We build them, don’t we? For shelter, or for the simple act of demarcation. You could step right over this, but now we both know it’s my yard. There are good colorful toys for wall-building: they click into place just so. There’s sloppy mortar too, bricks of all kinds or stones of all sizes puzzled together, make some of us very happy like here we are just like our ancestors with all that patience. Walls of dung, yes? Walls made of tires, of rice paper, of corrugated cardboard with exacto little window flaps. Tiny sand walls with fingerprints all the way around the moat. And of course, those framed first with twobyfours, yes, yes, sheetrock.

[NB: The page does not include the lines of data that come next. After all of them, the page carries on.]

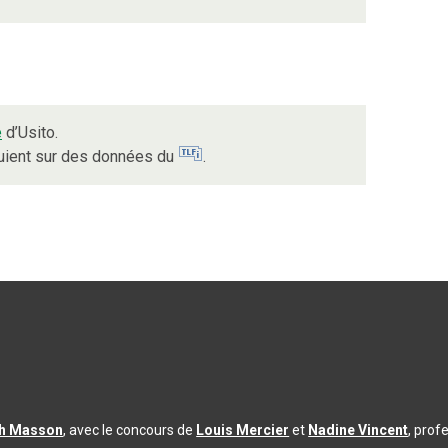
e
d’Usito.
puient sur des données du
.
th Masson
, avec le concours de
Louis Mercier
et
Nadine Vincent
, prof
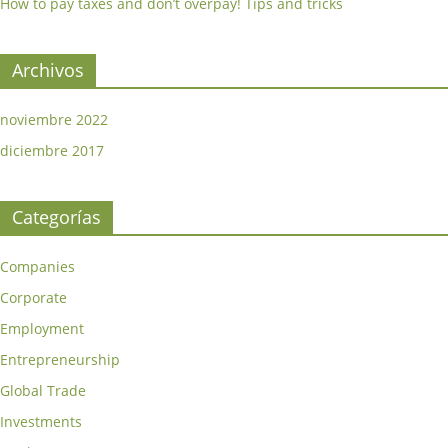
How to pay taxes and don’t overpay! Tips and tricks
Archivos
noviembre 2022
diciembre 2017
Categorías
Companies
Corporate
Employment
Entrepreneurship
Global Trade
Investments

We build walls of dirty dishes sometimes, broken promises. The wall between this boy and this girl, they didn’t know. They just didn’t see each harsh word dripping and hardening over the last. All those flowers. Still.

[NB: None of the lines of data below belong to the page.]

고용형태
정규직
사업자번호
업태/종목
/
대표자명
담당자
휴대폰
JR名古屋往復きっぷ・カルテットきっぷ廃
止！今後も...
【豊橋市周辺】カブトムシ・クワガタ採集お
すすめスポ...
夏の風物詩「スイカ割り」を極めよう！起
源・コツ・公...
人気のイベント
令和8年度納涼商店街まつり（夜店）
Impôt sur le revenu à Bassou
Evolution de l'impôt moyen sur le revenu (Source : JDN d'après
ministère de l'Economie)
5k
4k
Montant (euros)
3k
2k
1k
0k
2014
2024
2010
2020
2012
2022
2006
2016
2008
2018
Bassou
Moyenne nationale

And this one here between father and son. The things said, the things unsaid, over the years. And now, well, what can be done about it? The tide might come in. The father’s chest, at this age, might rise with one good breath. He might take the blade in his hand, extend the knife’s handle to his son, say, you carve this year. Later the father might say, I know a good place to get those shoes of yours shined. Or better yet, wait. That kit’s here somewhere. The soft brush with the wooden handle. Remember? When you were a boy I’d let you brush after I rubbed the polish in. That’s when I wore boots every day. Now these goddamn white walking shoes. I feel like a nurse. Yes, I remember, the son might say. Mom would get mad at you when my fingers were blackened. Oh, says the father, you can’t keep your hands clean polishing boots now, can you?